Jackson Review of Costs of Civil Litigation
The review of the costs of taking civil proceedings – undertaken by Lord Justice Jackson – was published in January 2010. I obviously need to comment on it here, since it considers an issue of fundamental importance to the English Legal System. But it is a long document which it is extremely hard to summarize.
The background – as discussed in Chapter 8 of the book – is that while many of Lord Woolf’s reforms to the civil justice system appear to have worked well, he did not secure a hoped-for reduction in the costs of going to court. As a consequence it is suggested that ‘access to justice’ – which was what Woolf was hoping to promote – may actually have been reduced. There is evidence that costs of litigation have risen because of the emphasis, in Woolf, of earlier disclosure of the issues in disputes required by the procedural protocols.

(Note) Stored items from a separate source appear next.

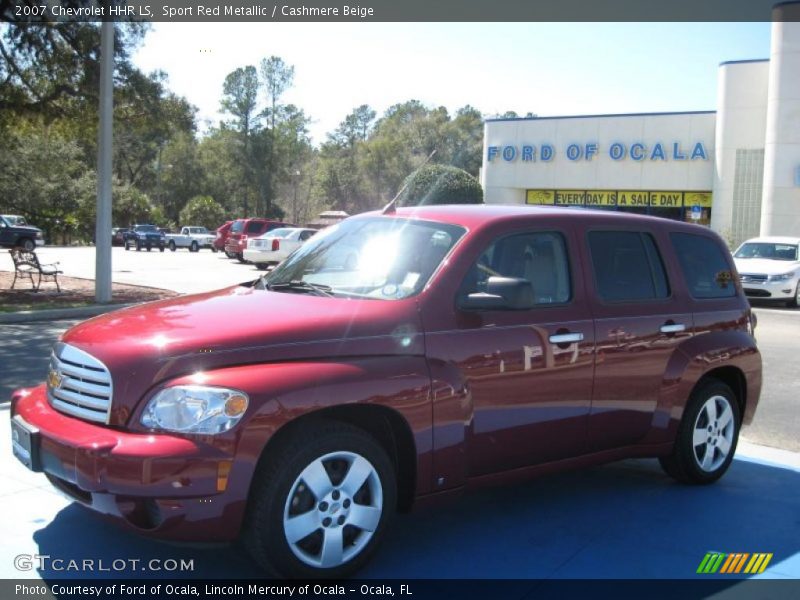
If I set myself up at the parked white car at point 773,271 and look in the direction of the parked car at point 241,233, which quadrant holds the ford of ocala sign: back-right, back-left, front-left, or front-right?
front-right

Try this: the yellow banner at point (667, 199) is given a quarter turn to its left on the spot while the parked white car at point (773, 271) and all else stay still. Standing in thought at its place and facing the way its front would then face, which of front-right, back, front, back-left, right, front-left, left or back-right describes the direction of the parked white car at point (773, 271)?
right

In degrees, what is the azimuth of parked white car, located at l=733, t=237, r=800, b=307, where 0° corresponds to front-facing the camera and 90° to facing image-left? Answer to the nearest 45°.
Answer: approximately 45°

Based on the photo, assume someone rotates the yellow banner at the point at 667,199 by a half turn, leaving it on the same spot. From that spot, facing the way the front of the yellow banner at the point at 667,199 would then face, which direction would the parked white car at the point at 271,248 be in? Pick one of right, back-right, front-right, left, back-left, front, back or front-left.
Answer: back-left

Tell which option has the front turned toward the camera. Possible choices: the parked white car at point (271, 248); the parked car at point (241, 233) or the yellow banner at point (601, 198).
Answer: the yellow banner

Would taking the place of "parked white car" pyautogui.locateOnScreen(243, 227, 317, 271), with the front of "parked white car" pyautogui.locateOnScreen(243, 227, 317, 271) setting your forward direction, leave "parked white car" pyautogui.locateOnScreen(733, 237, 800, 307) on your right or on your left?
on your right

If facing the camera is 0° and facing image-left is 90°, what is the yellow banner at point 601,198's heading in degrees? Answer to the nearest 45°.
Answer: approximately 0°

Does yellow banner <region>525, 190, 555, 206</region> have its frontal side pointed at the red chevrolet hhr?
yes

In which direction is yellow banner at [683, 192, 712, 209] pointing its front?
toward the camera
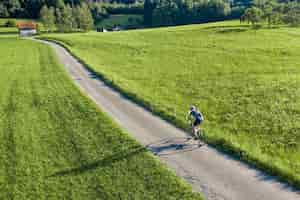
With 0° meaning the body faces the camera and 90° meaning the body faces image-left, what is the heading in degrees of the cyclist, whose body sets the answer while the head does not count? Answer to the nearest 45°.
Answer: approximately 135°
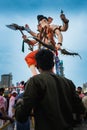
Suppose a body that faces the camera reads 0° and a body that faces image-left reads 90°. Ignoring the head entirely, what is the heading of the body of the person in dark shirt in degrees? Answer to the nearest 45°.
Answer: approximately 180°

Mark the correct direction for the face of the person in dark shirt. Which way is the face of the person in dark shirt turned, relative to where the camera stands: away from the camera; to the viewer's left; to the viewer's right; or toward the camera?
away from the camera
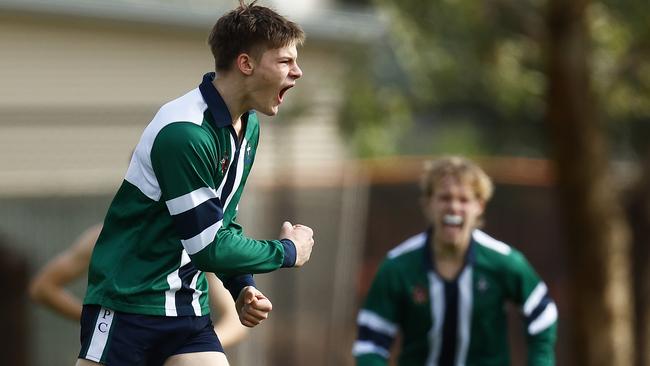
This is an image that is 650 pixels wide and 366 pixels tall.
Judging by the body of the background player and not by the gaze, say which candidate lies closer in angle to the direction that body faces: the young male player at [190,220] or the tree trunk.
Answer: the young male player

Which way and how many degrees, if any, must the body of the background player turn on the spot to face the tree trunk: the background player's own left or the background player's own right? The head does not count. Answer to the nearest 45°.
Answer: approximately 180°

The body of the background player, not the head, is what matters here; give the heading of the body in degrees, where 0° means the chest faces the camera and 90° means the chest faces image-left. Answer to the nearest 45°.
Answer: approximately 0°

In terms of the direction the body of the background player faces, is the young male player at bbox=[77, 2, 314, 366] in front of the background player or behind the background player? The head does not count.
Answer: in front
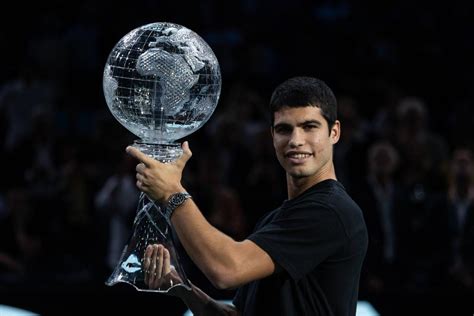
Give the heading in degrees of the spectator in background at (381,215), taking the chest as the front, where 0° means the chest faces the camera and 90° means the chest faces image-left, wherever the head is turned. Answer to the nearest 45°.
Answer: approximately 0°

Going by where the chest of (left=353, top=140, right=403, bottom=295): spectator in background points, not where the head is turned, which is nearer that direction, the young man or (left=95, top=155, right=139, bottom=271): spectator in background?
the young man

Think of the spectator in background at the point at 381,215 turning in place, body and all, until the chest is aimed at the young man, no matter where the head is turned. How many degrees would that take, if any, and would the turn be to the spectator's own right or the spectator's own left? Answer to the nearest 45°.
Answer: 0° — they already face them

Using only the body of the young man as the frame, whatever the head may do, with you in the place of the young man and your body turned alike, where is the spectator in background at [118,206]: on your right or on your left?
on your right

Any attempt to reduce costs face significant challenges. First, Treasury policy on court fees – that the Court Service should be broadly self-financing – has led to significant increases in court fees. Although there is some research evidence that court fees are not as significant deterrent to litigants as might be expected (Moorhead, 2007, What’s costs got to do with it? Available at http://www.justice.gov.uk/publications/research280607.htm) common sense suggests that the higher the fee, the more likely will litigants be deterred.
Second, lawyers want their work to be fairly (if not generously) rewarded. The bottom line is that if law firms make losses, they go out of business. Jackson found, however, that in many situations – particularly where the sums of money in dispute were relatively small – that costs charged by law firms had become disproportionate to the amounts in dispute.
Jackson also accepted, however, that a number of existing rules on costs – particularly relating to the indemnity principle (that the loser pays the winners costs) – were also a deterrent. He recommended that the indemnity rule be abandoned.
Jackson was convinced that, to achieve proportionality between what was at stake and the costs of arguing about what was at stake, there should be much greater reliance on the use of fixed costs in the fast track. In categories of litigation where it was not possible to set fixed costs, there should be a cap set as to the amount of costs that would have to be paid. A new Costs Council should be established to review these and related costs issues.
Jackson also wanted to see greater use of ‘before the event’ legal expenses insurance; abandonment of conditional fee agreements and the introduction of contingency fees (accompanied by a general uplift of around 10% in the awards of damages for personal injury).
In some areas – notably housing – Jackson adopted Lord Woolf’s view that any reform of costs had to be linked to reform of the underpinning law.
More generally, there should be greater emphasis on the use of different forms of alternative dispute resolution.
Implementation of these recommendation implies further changes in the culture of litigation which the Woolf reforms began. They will obviously take time.
As first steps, the government announced a consultation on costs in defamation cases. On 3 March 2010 the government stated that success fees under CFAs in defamation cases would be limited to 10%.
On 17 March 2010, the Judicial Executive Board announced the creation of a Judicial Steering Group to take implementation of Jackson forward. (see http://www.judiciary.gov.uk/about_judiciary/cost-review/index.htm).
I will keep you posted on developments as they emerge.